Marnie Dunwoody and Sam Wheeler’s home on the south end of Elizabeth Street smelled like a fine Italian restaurant. I heard Jesse Winchester on the stereo, noticed that Marnie was drinking a tall iced coffee. She handed us half-full wine glasses and sent Sam and Beth to the back porch to roast veggies on the grill. She waved me into the kitchen to chat while she toasted English muffins.
“See the paper this morning?”
“No offense, since it’s your employer,” I said, “but I’ve succeeded in avoiding it since I woke up.”
“E. Carlton Gamble issued a press release on behalf of the estate of Emerson R. Caldwell,” said Marnie. “We agreed to print it as a letter to the editor. It calls into question the offensive actions of the FDLE, the Sheriff’s Office and the city police in ordering an autopsy for a gentleman with a history of age-related health issues. It was heartbreaking for the family and a financial burden because they had to postpone a funeral and burial in Toronto. While the family conceded that Mr.
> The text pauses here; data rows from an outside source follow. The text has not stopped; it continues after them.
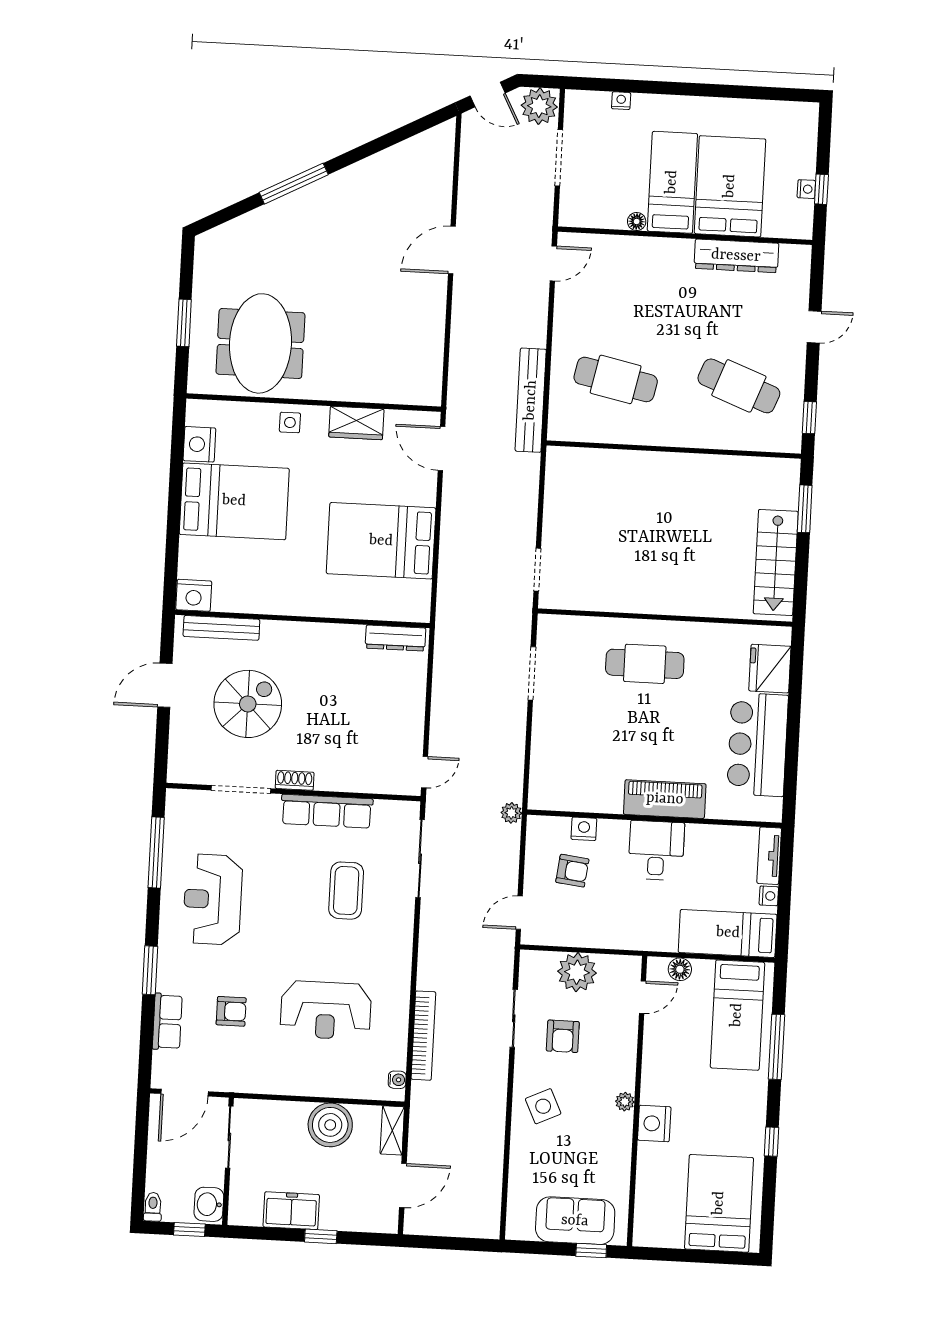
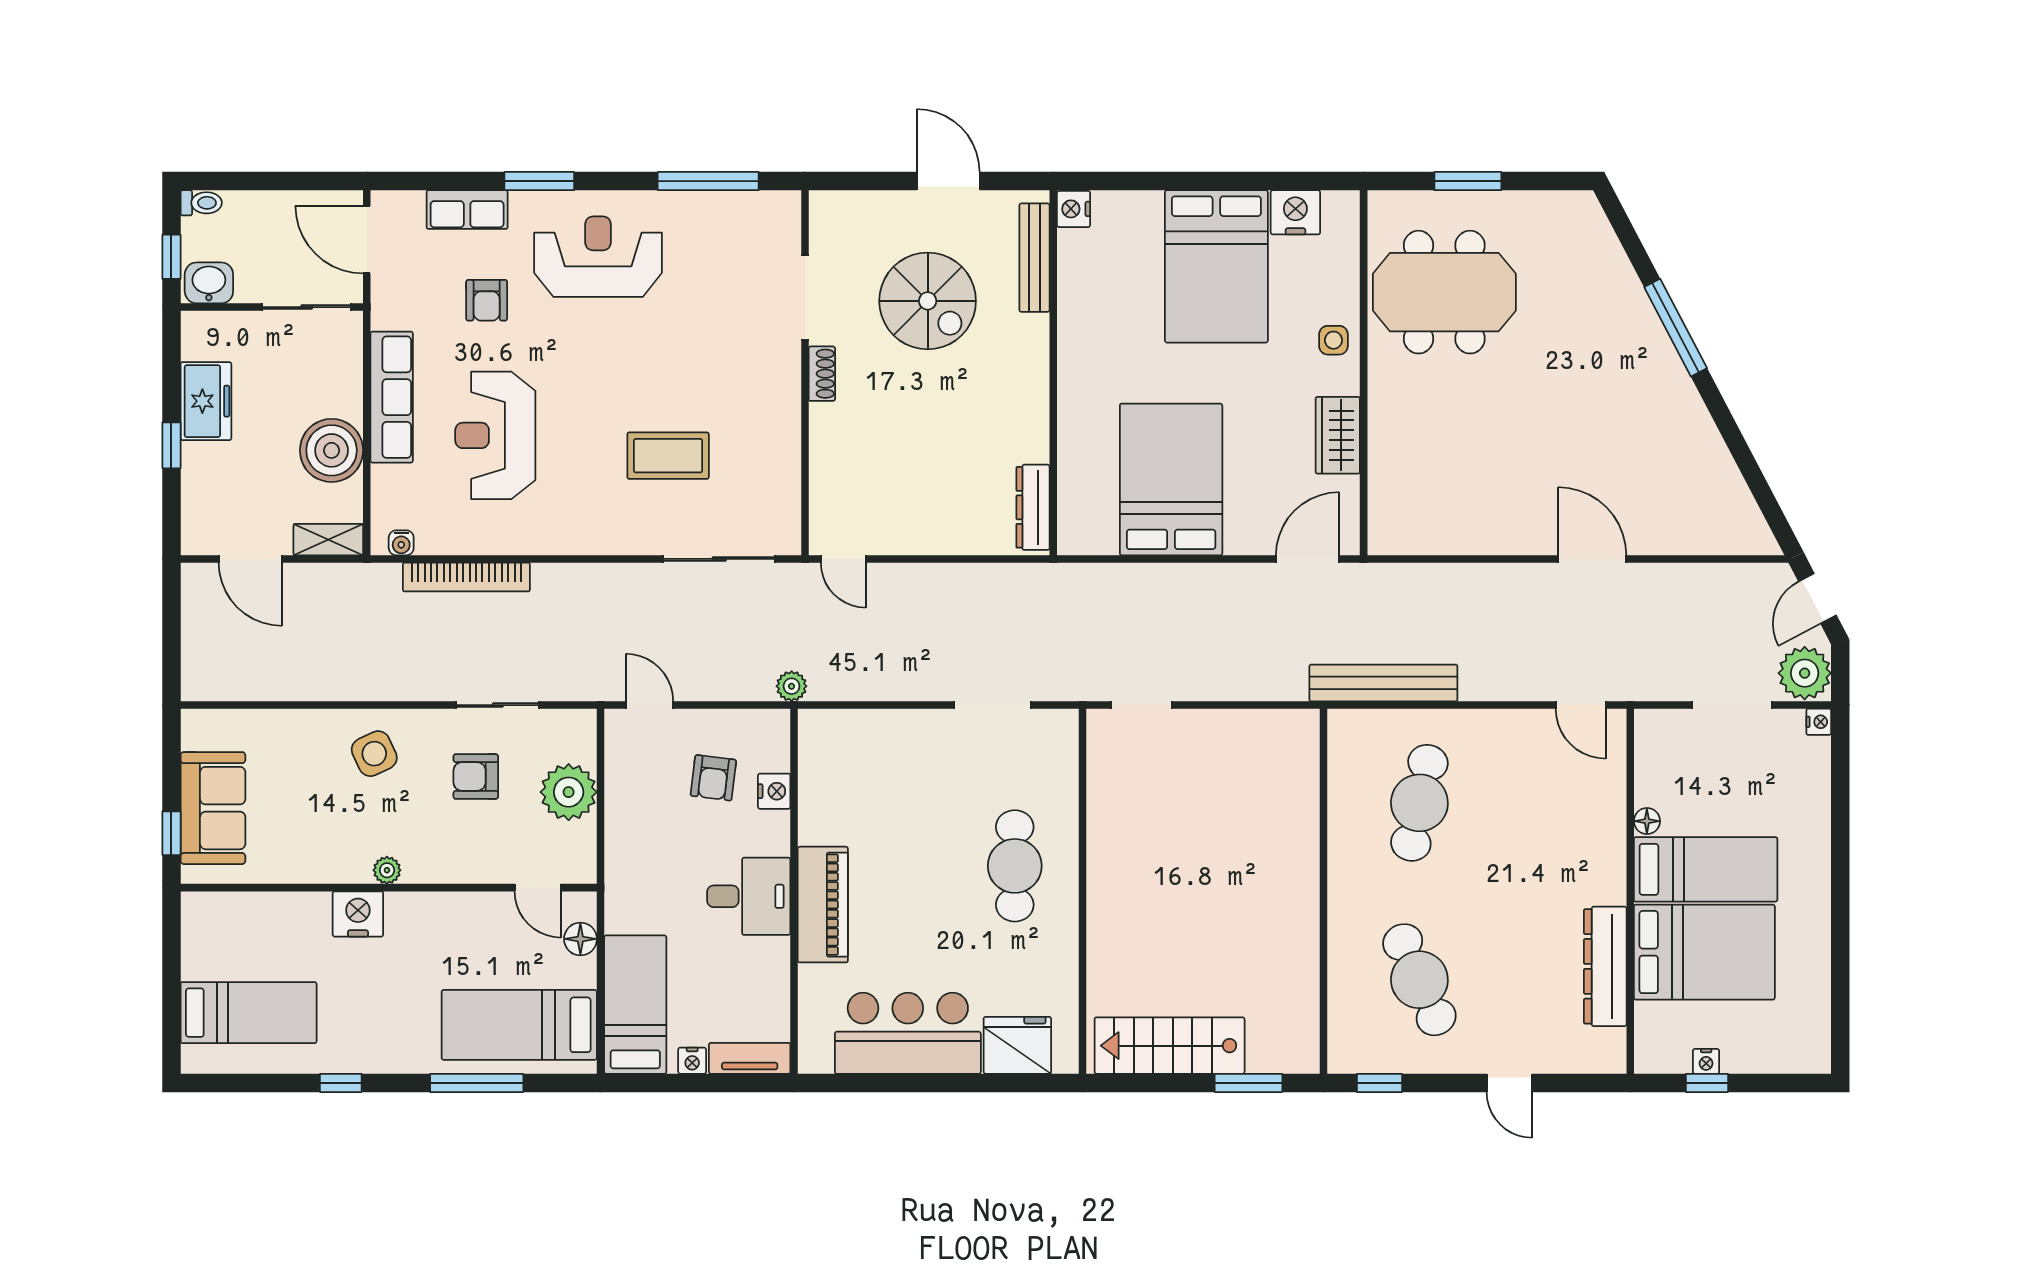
nightstand: (621, 101) -> (1819, 722), moved
cafe table: (739, 386) -> (1419, 980), turned -45
nightstand: (194, 595) -> (1074, 209), width x0.74, depth x0.75
row of seats: (327, 811) -> (392, 397), moved, turned 180
reception desk: (213, 899) -> (598, 257), moved
bed: (719, 1203) -> (249, 1013), width x0.67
Caldwell’s fatal heart attack took place at a tragic crime scene, the autopsy was a waste of taxpayer money.”
“Excellent,” I said. “He perfectly ignored the fact that the Canadian consulate asked for the autopsy. Now I will turn off my brain again.”
“You’ve had a bitch of a week,” she said.
“It’s weird to think that twenty-four hours ago I swam out of a plane wreck.”
“Sam said that Sherwin has two broken ankles. That ought to slow him down a notch.”
“You know Rodney, my ace pilot?”
“Not until the night before you flew with him,” said Marnie. “He was on the verge of rockin’ the night away at Captain Tony’s. I was there around six, having a beer with Rob O’Neal while Rob pissed and moaned about not being able to join in my multiple-murder scoop.”
“Why was that?”
“When that call came on Monday morning, the boss had already sent him to Boca Chica to shoot a change-of-command ceremony. That’s why I needed you. Anyway, the night before last, your pilot was right next to us at the bar when he got the call. He repeated your name as he wrote himself a note, then hung up and complained about having to stop his happy hour so he could fly in the morning. The guy drinking with him checked out the note and read your name aloud, said he knew you. He thought you were a fine person, and the island needed more like you.”
“Who is my new best friend?” I said.
“His name was Fontaine.” She knocked her knuckles on her forehead, tapped her memory. “Robert Fontaine.”
“Please say it wasn’t Fonteneau,” I said.
“Right, that’s it. You gave him the names of three great local lawyers because he’s here to close out some real estate matters.”
“Fonteneau and I shared a taxi from the airport on Tuesday night. He said that he’d come to town to settle the estate of a colleague who had died of a heart attack, a Canadian businessman.”
“Oh, shit,” said Marnie. “Emerson Caldwell?”
“I assumed that, but I didn’t ask,” I said. “I didn’t give him names of attorneys, either. I told him to find one who’d been in town a while… Son of a bitch. He knew at least twelve hours ahead of time that I was going to fly on that plane. Did you tell him that you knew me?”
“I did not offer that information.”
“How could he have known that I knew diddley about Caldwell?”
Marnie pointed toward the back porch. “Your connection to the investigating detective?”
“Okay, it’s possible. What would he gain by killing me?”